Pre-marital counseling is often recommended or required for many weddings that will occur within a religious institution. On one level, many couples want the opportunity to deal with some issues that could become a future problem for their marriage. Unfortunately, however, not all pre-marital counseling is created equal and not all the big, important issues get decent “airtime”. Sometimes this is because it’s hard to dig into big topics, especially when the focus is on happy feelings, and sometimes this is because people don’t even know the topics that would be most helpful to discuss.
As a marriage therapist, I want marriages to work well. It’s more helpful to address the important topics head on before marriage to have a good start.
Kids vs No Kids: This is not a place where compromise can even happen because you either have kids or you don’t. Usually, for a person who wants kids, it’s not a “kind of” desire. Often those people grow up making assumptions they will of course have children. Other people really don’t want children and may have any number of reasons for not wanting them. Some people haven’t taken the time to consider where they fall on this issue. The partners of people in this category often make the assumption that they will eventually decide they want kids without considering what would happen if that’s not how it goes. When that isn’t the decision, it can often become a deal-breaker for the couple and they likely are already married when it happens.
Money: This is a huge, multi-faceted issue that needs to be broken into sub-categories and it’s one that people shy away from discussion because our culture considers it taboo.
A) Outstanding debt and credit rating coming into the marriage. This isn’t very sexy but it’s super important to discuss. Some couples find nasty surprises otherwise.
B) Expectations about spending and saving. Differences in these areas cause many fights over the course of years. Within this are expectations about joint accounts, whether the person earning more has more decision-making and if so, what does that mean for the other partner? If there is a joint account, does each person get to make choices about personal spending without talking to the other partner? If there are multiple accounts, how is bill paying and depositing managed?
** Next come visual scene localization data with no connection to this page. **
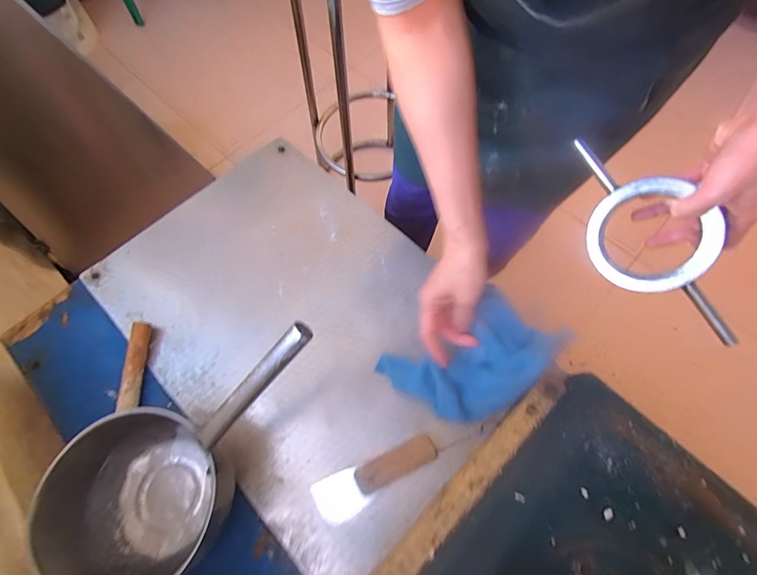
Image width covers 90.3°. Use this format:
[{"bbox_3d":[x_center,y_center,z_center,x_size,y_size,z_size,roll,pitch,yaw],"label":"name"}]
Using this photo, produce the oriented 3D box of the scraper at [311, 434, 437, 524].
[{"bbox_3d":[-0.002,0.214,0.422,0.142,0.019,0.045,-22,68,-7],"label":"scraper"}]

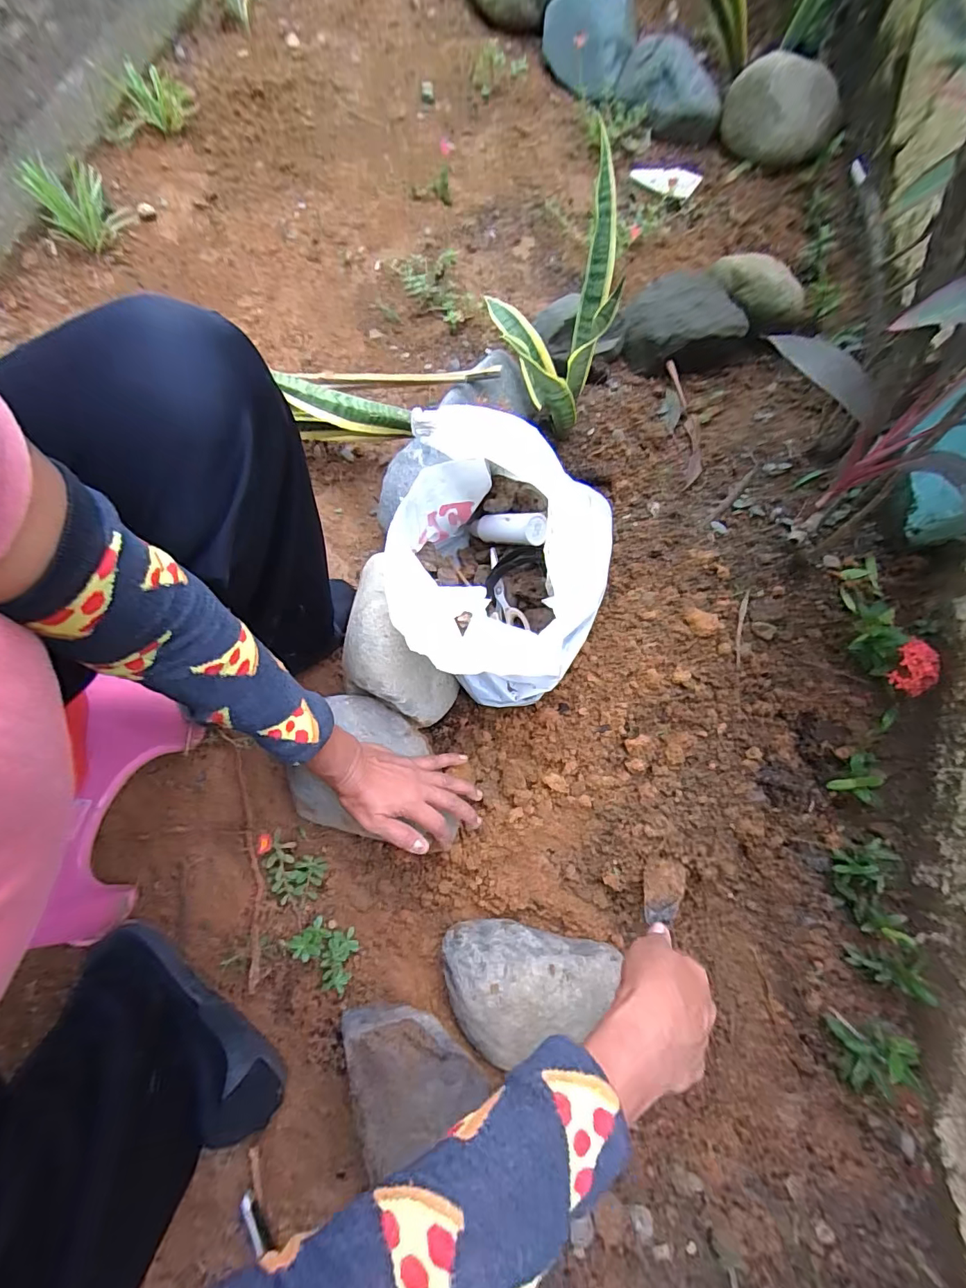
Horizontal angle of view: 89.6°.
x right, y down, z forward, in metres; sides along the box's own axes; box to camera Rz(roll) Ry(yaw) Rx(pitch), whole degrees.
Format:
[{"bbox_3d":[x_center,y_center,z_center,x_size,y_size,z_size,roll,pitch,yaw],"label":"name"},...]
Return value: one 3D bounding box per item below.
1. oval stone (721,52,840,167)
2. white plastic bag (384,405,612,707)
[{"bbox_3d":[0.562,-0.995,0.906,0.208,0.128,0.115,14,74,6],"label":"oval stone"},{"bbox_3d":[0.021,-0.082,0.516,0.216,0.214,0.261,5,73,0],"label":"white plastic bag"}]

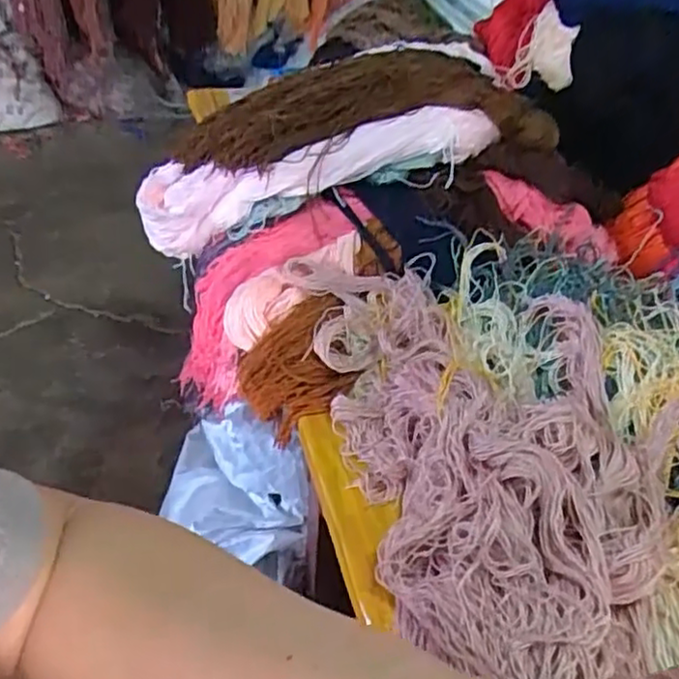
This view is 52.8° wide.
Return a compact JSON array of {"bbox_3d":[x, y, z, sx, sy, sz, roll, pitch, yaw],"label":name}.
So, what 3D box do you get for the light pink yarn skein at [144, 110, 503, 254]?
[{"bbox_3d":[-0.030,-0.157,0.691,0.380,0.099,0.065,-14,41,8],"label":"light pink yarn skein"}]

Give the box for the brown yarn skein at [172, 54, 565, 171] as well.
[{"bbox_3d":[0.031,-0.225,0.690,0.383,0.099,0.095,-4,42,-10],"label":"brown yarn skein"}]

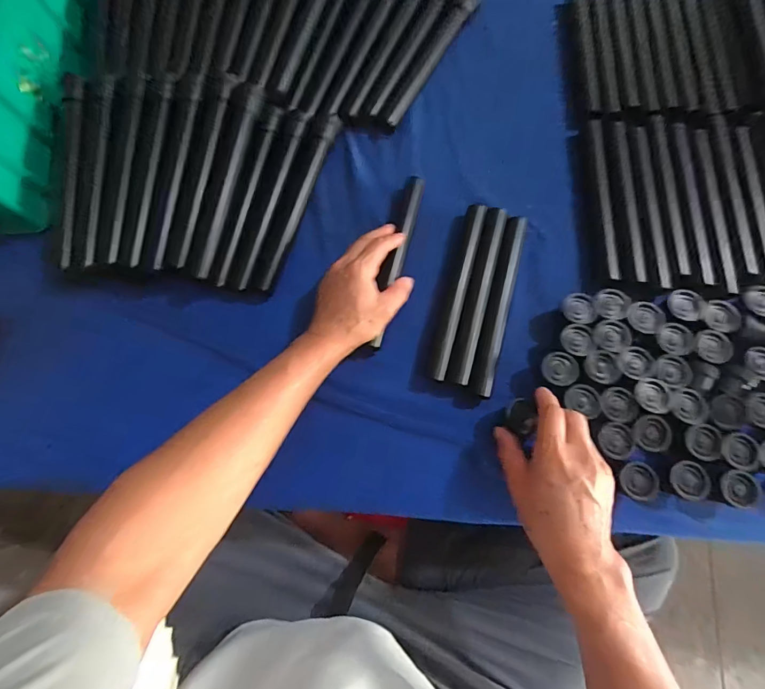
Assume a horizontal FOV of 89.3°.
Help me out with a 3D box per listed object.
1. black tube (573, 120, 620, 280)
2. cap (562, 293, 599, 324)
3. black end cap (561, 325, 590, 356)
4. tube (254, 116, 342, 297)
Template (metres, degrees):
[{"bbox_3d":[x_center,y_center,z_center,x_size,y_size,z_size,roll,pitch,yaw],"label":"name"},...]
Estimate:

C) Who will manage the money? Will there be one primary person in charge of bill paying? How do decisions get made about retirement and college accounts? Is one person point on this or do they both thoroughly discuss all options and decisions in those accounts?
Work/Careers: Sometimes there are unspoken differences of opinion on whether both partners will work, especially after children arrive. If there will be a stay-at-home parent (SAHP) and it’s the father (20% of SAHP are dads), how could that affect the relationship? When both partners have important careers there may be a difference of opinion about whose takes priority. For example, when both parents work and there’s a sick child who will be expected to stay at home? If there is a SAHP what are the expectations about sharing house work?
Leisure Time: For many people this seems like a frivolous topic but in reality, it can be big. It’s actually fairly important for the couple to have SOME things they like to do in leisure time that are in common. Early on they might think going out to dinner or going to a movie is enough to have in common but over time the couple tends to drift apart.
Having said that, it’s also helpful for each individual to have hobbies or activities they like to do that help make them who they are as an individual. Sometimes women give up these parts of themselves for the relationship or kids and men can start to find them less interesting or overly-dependent. Some partners have hobbies that are very time consuming and that can be a source of conflict, especially after children are born. What are the expectations about how leisure time will be spent and how will hobbies be balanced with family?
Roles: People often have unspoken expectations about what the role of wife or husband, mom or dad, will look like. The problem here is that these expectations may not blend well. One partner may expect a more egalitarian role where another expects something more traditional. Within the role discussion comes how non-paid work will be managed. How are tasks shared? Who is responsible for things like birthdays and holidays and kid parties?
Values: This is a topic that people usually don’t discuss because they don’t even know how to do that. Within this category are values about religion, parenting, politics, education and status. Among the parenting topic are discussions about discipline, what respect look like, balancing independence and safety, screen time, the role of activities and scheduling and teaching children about charity/philanthropy.
Family of origin: When you marry someone, you are not only essentially marrying the family but you are assuring you will bump up against that family’s way of doing life. Some families are close to the point of being enmeshed and others can be kind of distant or aloof. Some families are “touchy-feely” and others are hands off, especially in public. Some families talk about everything and others have rules about not talking about personal things. Some families are totally comfortable with yelling when angry and others avoid conflict at all cost.
Although tackling these issues can seem daunting and like a major joy-kill, doing so helps prepare the couple for a solid marriage. Too often the focus is on the wedding, forgetting that is just one day. Don’t assume these things will just somehow work themselves out. Don’t let fear of differences and challenge keep you from talking about it. After all, if there really are such major differences as to be a deal-breaker, isn’t it better to find that out BEFORE you say “I do”?